Ungarns Regierungspartei Fidesz legt ein Gesetz vor, das Kritiker des Orban-Systems mit weit auslegbaren Regelungen mundtot machen kann. Opposition und unabhängige Medien sprechen von der "Putinisierung" des Landes.

Ein Mann in Anzug (Viktor Orban) blickt verunsichert umher
Fürchtet einen Machtverlust: Ungarns Premier Viktor OrbanBild: Ludovic Marin/AFP/Getty Images

Viktor Orban nannte sie "Wanzen, die überwintert haben". Er versprach, sie zu "liquidieren", während eines "Großreinemachens an Ostern". Gemeint waren Journalisten und zivile Aktivisten, die "mit korrupten Dollars Ungarns Souveränität verletzen" - eine Sprachregelung für alle, die Orban und sein Regime in irgendeiner Weise kritisieren.

Mit etwas Verspätung ist es nun soweit: Orbans Partei Fidesz hat einen Gesetzentwurf zum "Großreinemachen" und "Liquidieren" vorgelegt. Und der hat es in sich. So sehr, dass Telex, Ungarns größtes unabhängiges News-Portal, sonst in seiner Wortwahl eher vorsichtig und unpathetisch, diesmal schrieb: "Wir haben Europa verlassen." Dazu zeigte das Portal die Grafik einer schwarzen Stiefelsohle, auf der das Logo von Orbans Regierungspartei Fidesz und das des russischen Inlandsgeheimdiensts FSB prangen.
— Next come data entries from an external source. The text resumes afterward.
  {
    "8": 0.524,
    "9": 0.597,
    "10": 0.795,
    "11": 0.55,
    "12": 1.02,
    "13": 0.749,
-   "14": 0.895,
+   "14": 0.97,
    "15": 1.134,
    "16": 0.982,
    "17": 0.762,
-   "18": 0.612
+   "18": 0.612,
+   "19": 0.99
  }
Tatsächlich würden mit dem in der Nacht zum Mittwoch (14.05.2025) vorgelegten Gesetzentwurf in Ungarn russische Verhältnisse geschaffen werden. Der Entwurf trägt den harmlosen Namen "Über die Transparenz des öffentlichen Lebens". Er sieht ein strenges Vorgehen gegen alle Organisationen vor, die "Ungarns Souveränität dadurch verletzten, dass sie mit ausländischer Unterstützung eine Tätigkeit ausführen, die das öffentliche Leben beeinflusst".
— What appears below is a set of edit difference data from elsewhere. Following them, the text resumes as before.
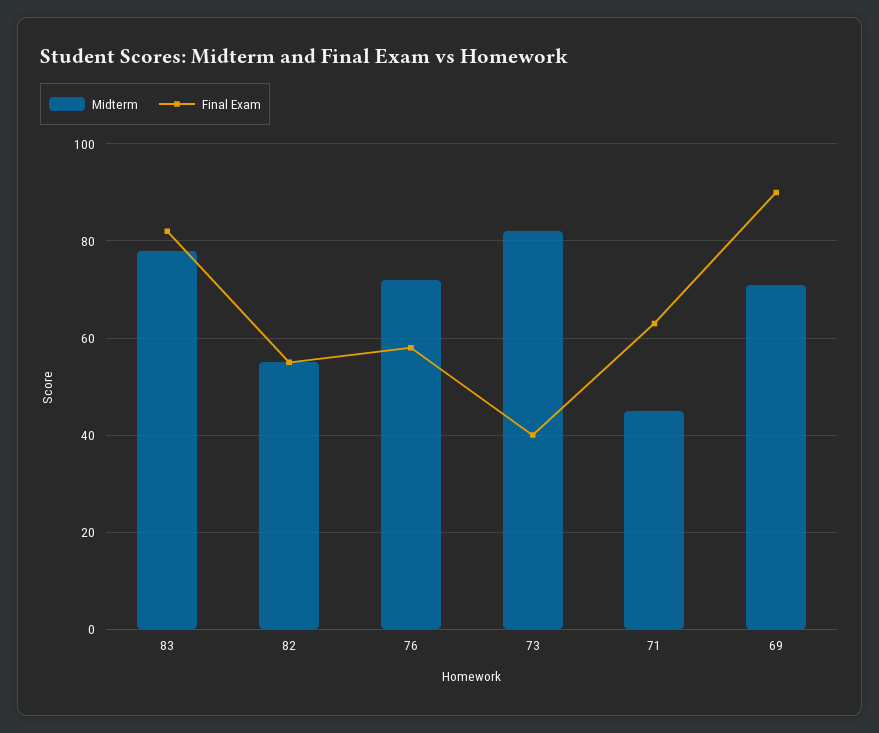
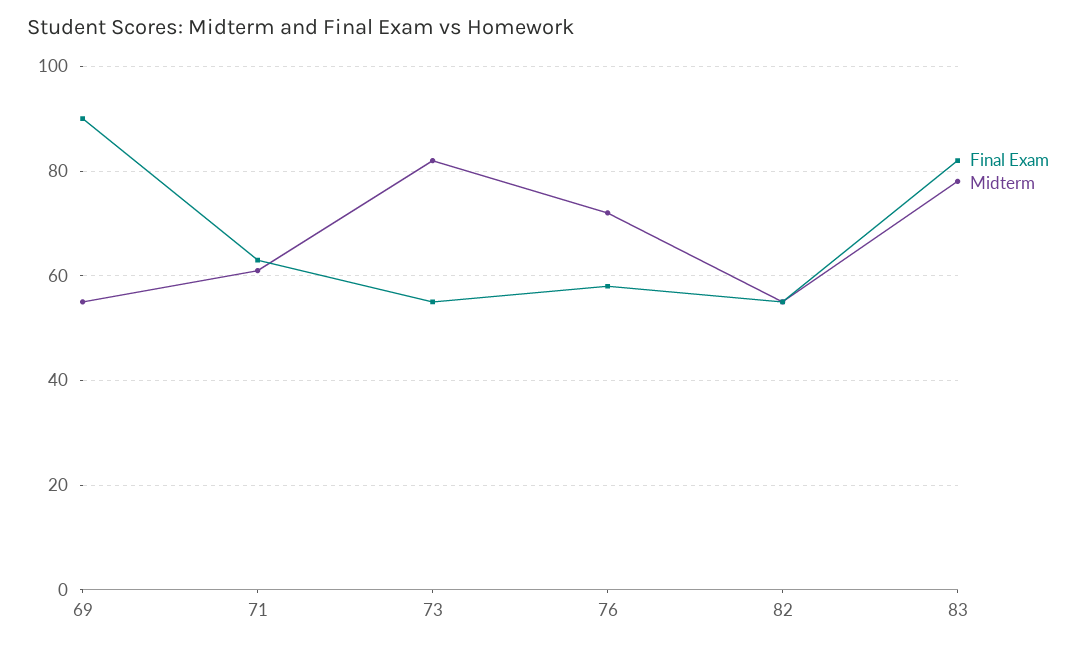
  {
    "Midterm": {
      "83": 80,
      "82": 55,
      "76": 70,
      "73": 80,
-     "71": 45,
+     "71": 60,
-     "69": 70
+     "69": 55
    },
    "Final Exam": {
      "83": 80,
      "82": 55,
      "76": 60,
-     "73": 40,
+     "73": 55,
      "71": 65,
      "69": 90
    }
  }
Was bedeutet Souveränitätsverletzung?

Eine Souveränitätsverletzung kann demnach bedeuten, Werte und Bestimmungen der Verfassung "zu verletzen, in negativer Weise darzustellen oder das Auftreten gegen sie zu unterstützen". Dazu zählen die Einheit und den Zusammenhalt aller Ungarn, die christliche Kultur Ungarns, die Ehe als ausschließlicher Bund zwischen Mann und Frau oder das Streben nach Frieden und Zusammenarbeit mit anderen Völkern und Ländern. Organisationen im Sinne des Gesetzes sind sowohl juristische Personen als auch Organisationen ohne rechtlichen Status. Tätigkeiten, die das "öffentliche Leben beeinflussen", können wiederum darin bestehen, "staatliche und gesellschaftliche Entscheidungsprozesse" oder "den Wählerwillen zu beeinflussen".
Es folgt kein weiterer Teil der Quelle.